Теперь я живу в Миланувеке с Анелей и, в сущности, на ее иждивении, поскольку она работает на шелкоткацкой фабрике. Кошекова тоже часто сюда приезжает и помогает мне, дом их на Праге уцелел, муж по-прежнему работает по мебельной части, а на мебель теперь большой спрос. Хлопот у меня не так уж много, то приберусь в комнате, наведу порядок, пыль сотру, Анеля не очень аккуратная. Но у нас теперь есть радио, иногда слушаю музыку. Я совсем поседела.
Все думаю-гадаю, что ты собираешься делать? Приедешь ли к нам? Мне очень тебя недостает здесь, это верно, но если приедешь, то будем тут вдвоем мучиться. Я сама себе удивляюсь. Удивляет меня бессмысленность любой работы. Анджей так нам до конца и не мог простить, что мы тебя по дороге потеряли. Постоянно упрекал нас, что мы отца потеряли. Ссорился из-за этого с Геленкой, а ведь мы ни в чем не были виноваты. Впрочем, мы знали, что ты с сорокового года находишься в Бразилии. Анджей очень любил тебя. В этом месяце ему исполнилось бы двадцать пять лет. Интересно, женился бы он?
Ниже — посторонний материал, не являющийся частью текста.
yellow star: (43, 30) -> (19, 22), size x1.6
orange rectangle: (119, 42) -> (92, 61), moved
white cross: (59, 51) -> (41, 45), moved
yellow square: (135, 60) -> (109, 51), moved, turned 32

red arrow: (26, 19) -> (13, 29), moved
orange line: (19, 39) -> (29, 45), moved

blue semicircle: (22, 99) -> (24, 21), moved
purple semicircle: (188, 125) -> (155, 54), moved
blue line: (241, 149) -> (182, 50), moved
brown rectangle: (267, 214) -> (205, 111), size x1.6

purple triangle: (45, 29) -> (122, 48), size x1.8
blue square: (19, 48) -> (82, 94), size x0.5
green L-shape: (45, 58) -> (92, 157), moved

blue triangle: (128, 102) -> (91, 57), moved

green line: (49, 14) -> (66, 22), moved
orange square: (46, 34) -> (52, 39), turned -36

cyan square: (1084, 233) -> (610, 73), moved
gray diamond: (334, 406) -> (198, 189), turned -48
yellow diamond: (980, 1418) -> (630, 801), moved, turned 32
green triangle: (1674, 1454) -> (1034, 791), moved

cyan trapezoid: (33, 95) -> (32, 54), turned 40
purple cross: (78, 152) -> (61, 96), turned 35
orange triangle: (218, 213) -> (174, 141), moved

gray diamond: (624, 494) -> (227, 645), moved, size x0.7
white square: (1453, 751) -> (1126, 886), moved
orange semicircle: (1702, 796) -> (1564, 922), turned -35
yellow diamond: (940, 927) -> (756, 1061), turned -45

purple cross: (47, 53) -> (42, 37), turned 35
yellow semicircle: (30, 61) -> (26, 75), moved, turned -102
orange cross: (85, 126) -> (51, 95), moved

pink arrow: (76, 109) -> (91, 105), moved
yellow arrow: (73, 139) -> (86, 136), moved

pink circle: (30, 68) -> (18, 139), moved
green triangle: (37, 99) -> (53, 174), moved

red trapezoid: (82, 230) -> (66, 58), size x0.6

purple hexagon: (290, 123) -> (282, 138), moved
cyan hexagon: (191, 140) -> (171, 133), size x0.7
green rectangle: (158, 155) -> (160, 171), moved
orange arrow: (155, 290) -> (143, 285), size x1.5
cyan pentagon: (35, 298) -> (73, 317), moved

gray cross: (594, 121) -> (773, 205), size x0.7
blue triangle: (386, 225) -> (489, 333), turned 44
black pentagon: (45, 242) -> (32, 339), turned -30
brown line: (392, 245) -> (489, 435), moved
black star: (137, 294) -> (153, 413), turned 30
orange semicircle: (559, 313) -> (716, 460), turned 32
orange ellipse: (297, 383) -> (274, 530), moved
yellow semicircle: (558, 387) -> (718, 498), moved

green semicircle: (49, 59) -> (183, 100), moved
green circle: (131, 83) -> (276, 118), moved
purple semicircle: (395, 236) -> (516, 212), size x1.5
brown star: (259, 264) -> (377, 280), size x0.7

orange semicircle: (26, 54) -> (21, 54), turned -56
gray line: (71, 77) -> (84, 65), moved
Геленка была очень, очень красивая, и многие ребята были в нее влюблены. Говорят даже, что Януш… Но, может, это сплетни да завидущие глаза Ядвиги.
Я ничего не нашла в нашей прежней квартире, сплошное опустошение, только в стенном шкафу в передней отыскала маленький фарфоровый чайничек, еще моей покойницы мамы. Знаешь, с таким голубым узором. Но голубой узор потемнел от жара и сделался коричневым. А чайничек целый, даже немного высохшей заварки сохранилось на донышке. Только-то осталось нам от нашей квартиры. Да что квартира, от всей жизни: только обгоревший чайничек. Не слишком ли мало? Все кажется мне таким несправедливым! Может, вернешься, сходим вместе на кладбище. Может, тебе удастся найти могилу Антека. Хотя зачем? Все они живут в наших сердцах, маленькие, потом подросшие, а потом совсем взрослые; ты их такими уже не знал. Это были очень хорошие дети.
Кланяюсь тебе, муж мой, и целую тебя, и прошу прощения, и благодарю.